But back to the subject of artwork...
Have you ever seen the 1957 Fairmount publication called "
The Anatomy of Hand Tools?
It is the coolest vintage hand tools "catalog" I have ever seen. By far. The tool design plates are wonderful. It's kind of like Nicholson's
Filosophy. But they are accompanied by old-fashioned masculine cartoon panels, by the cartoonist J.R. Roberts, all of them tool manufacturing oriented. I'm not sure where I got the PDF. Probably TA 1.0. It's not loaded on TA 2.0 yet, but it might be in the queue.

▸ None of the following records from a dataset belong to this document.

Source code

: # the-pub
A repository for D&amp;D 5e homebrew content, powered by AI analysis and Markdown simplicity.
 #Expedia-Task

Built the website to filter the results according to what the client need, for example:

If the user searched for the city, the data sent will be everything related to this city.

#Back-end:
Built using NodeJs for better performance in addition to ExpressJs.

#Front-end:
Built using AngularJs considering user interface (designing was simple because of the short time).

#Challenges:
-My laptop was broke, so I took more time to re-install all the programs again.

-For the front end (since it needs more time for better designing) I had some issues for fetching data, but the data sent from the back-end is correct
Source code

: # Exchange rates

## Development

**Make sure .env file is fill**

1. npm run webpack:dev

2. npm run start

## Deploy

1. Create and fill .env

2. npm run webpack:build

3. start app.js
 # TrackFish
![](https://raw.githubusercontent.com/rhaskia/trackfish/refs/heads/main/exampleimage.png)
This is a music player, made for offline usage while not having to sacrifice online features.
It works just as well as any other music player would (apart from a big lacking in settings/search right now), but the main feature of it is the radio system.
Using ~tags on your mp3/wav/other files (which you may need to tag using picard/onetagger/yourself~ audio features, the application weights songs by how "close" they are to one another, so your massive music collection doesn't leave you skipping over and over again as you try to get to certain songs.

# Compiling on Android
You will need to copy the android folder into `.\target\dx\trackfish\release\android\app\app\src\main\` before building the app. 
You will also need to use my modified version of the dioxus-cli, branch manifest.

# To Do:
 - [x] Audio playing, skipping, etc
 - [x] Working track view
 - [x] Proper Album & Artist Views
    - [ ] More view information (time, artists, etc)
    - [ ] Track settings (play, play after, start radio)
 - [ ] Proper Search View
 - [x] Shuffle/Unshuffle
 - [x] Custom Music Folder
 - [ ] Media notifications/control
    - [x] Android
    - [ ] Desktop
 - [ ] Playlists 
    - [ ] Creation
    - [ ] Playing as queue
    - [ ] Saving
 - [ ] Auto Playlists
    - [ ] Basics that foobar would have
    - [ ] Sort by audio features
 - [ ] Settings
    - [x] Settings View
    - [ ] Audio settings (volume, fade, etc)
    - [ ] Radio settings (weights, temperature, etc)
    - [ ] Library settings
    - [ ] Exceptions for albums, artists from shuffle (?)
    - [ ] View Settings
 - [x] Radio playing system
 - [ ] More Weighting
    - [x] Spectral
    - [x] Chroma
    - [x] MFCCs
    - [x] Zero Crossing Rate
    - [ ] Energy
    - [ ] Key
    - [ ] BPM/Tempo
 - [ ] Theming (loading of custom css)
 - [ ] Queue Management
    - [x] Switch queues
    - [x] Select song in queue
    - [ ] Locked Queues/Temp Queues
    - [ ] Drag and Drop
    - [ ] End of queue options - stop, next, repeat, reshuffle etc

Attached is the cover (Pic 1) - just for a feel for the whole thing, the page on body hammers (apropos your board...)(Pic 2), and the page on wrenches (Pic 4), because the cartoon on that page is perfect for GJ. Pic 3 and Pic 5 are zooms of the cartoons.
The dialogue balloons are kind of hard to read...
In Pic 3...
The guy on the left says, "Oh, I got a cut runnin; on my machine, so I was just making a Davy Crockett hunting knife out of this very old work out file."
The shop foreman says, "What for may I ask?"
The Greek chorus guys are saying, "That's always been the mystery of the shop is the stuff they make on the sly - " and "It helps that they caught one kid out in the foundry mouldin' a Marilyn Monroe!"
In Pic 5...
The guy on the left says, "Handles! Everything from a baby's rattle to the throttle off a locomotive! Who's the collector?"
The guy on the right says, "That's the boss's life story and the route to his office - his doorknob is brass outside and gold inside!"